__PAGE EXTRACT__

###

A dramatic change in their existing Terraform provider’s pricing model prompted Redfin’s search for a more cost-effective alternative. Cost may have been the initial motivation to change, but the team was not prepared to make sacrifices when it came to finding a robust, managed platform to replace their infrastructure orchestration solution.
Redfin investigated Spacelift alternatives including Atlantis but swiftly ruled them out because using them would require an unacceptable level of hands-on management. Reasonable pricing made Spacelift the leading candidate to replace their IaC automation platform, and positive feedback from their engineers plus exceptional flexibility clinched the deal. Spacelift’s responsiveness before and after they signed the contract helped sustain and enhance those positive impressions.
As the Redfin team adopted the Spacelift platform and started weaving it into their existing IaC operations, they found the onboarding process to be surprisingly smooth. “While we did hit a few bumps along the way — that’s to be expected when you’re dealing with complex infrastructure — Spacelift’s team was very responsive. Their pre- and post-sales engineers were always there to help us work through any issues,’ recalls Carlos Castillo, Senior Cloud Operations Engineer at Redfin.
“While most projects use Atlantis, many were managed manually via CLI. This meant we had to come up with proper policies and workflows that would meet every scenario. With help from Spacelift documentation, we were able to design a process that made migrating easier.”

###

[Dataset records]
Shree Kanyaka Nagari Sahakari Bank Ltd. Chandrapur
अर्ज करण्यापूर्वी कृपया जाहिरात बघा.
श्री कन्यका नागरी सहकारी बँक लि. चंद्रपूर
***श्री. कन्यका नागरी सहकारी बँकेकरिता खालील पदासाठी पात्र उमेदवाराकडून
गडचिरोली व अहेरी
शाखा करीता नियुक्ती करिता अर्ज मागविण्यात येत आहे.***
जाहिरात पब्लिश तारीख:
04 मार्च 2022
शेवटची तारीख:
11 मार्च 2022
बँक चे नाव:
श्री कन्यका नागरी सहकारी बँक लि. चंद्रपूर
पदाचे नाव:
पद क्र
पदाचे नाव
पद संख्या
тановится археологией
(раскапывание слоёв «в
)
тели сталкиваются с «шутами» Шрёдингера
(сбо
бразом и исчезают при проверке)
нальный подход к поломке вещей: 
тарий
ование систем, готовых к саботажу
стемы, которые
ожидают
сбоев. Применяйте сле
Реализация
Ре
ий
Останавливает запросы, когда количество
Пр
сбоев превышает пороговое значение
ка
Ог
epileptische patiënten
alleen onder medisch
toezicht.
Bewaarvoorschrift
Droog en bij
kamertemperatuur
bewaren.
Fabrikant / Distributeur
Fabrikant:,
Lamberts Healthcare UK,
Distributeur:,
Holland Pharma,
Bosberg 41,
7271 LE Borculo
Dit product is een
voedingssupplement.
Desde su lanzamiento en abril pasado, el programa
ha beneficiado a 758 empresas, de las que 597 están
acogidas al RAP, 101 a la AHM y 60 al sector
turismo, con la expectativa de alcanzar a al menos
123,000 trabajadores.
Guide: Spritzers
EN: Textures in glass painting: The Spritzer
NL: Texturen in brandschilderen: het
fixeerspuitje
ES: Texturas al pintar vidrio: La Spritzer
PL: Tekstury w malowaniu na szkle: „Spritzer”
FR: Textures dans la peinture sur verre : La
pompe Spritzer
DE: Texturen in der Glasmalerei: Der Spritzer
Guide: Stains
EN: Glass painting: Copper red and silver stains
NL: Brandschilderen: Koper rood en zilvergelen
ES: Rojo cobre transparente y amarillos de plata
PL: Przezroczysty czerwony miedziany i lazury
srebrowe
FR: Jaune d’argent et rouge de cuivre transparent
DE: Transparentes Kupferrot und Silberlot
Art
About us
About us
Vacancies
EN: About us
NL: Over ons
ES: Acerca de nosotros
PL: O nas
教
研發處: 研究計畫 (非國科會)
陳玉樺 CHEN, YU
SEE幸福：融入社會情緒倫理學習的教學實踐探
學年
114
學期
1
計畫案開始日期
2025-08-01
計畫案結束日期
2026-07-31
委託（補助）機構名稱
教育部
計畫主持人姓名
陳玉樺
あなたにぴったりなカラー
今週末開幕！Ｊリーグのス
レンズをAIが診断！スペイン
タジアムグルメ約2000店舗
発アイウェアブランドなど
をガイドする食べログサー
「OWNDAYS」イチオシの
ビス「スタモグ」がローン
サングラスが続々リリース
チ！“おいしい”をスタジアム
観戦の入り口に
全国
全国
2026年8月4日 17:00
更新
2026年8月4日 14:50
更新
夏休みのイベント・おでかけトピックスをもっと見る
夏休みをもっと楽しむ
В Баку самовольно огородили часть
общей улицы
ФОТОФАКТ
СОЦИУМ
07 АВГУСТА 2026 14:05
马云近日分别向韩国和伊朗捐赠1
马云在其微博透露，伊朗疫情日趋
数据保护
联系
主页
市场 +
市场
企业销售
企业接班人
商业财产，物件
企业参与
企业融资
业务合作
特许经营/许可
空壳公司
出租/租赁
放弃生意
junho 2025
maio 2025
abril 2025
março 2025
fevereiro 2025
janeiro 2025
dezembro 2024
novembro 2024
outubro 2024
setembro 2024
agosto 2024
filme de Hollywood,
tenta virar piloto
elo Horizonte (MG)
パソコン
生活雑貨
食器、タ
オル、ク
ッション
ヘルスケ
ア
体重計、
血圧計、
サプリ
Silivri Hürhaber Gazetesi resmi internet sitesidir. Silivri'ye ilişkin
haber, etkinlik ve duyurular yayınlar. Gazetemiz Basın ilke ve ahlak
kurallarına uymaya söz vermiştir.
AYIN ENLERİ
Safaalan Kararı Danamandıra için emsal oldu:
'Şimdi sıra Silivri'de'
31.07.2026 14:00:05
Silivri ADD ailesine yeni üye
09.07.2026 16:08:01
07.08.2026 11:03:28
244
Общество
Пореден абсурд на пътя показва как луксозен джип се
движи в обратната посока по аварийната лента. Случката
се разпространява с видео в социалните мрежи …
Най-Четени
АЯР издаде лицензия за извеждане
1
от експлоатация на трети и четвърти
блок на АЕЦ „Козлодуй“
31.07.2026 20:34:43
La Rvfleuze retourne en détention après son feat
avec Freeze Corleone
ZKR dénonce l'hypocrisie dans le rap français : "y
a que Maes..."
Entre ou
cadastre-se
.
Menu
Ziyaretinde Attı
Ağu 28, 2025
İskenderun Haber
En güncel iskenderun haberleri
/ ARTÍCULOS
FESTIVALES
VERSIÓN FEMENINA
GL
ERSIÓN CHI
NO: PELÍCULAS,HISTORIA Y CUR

###

__TASK REQUIREMENTS__
Write out the entire passage on Redfin's move to Spacelift word for word, from the first line to the last.

__WRITTEN SOLUTION__
A dramatic change in their existing Terraform provider’s pricing model prompted Redfin’s search for a more cost-effective alternative. Cost may have been the initial motivation to change, but the team was not prepared to make sacrifices when it came to finding a robust, managed platform to replace their infrastructure orchestration solution.
Redfin investigated Spacelift alternatives including Atlantis but swiftly ruled them out because using them would require an unacceptable level of hands-on management. Reasonable pricing made Spacelift the leading candidate to replace their IaC automation platform, and positive feedback from their engineers plus exceptional flexibility clinched the deal. Spacelift’s responsiveness before and after they signed the contract helped sustain and enhance those positive impressions.
As the Redfin team adopted the Spacelift platform and started weaving it into their existing IaC operations, they found the onboarding process to be surprisingly smooth. “While we did hit a few bumps along the way — that’s to be expected when you’re dealing with complex infrastructure — Spacelift’s team was very responsive. Their pre- and post-sales engineers were always there to help us work through any issues,’ recalls Carlos Castillo, Senior Cloud Operations Engineer at Redfin.
“While most projects use Atlantis, many were managed manually via CLI. This meant we had to come up with proper policies and workflows that would meet every scenario. With help from Spacelift documentation, we were able to design a process that made migrating easier.”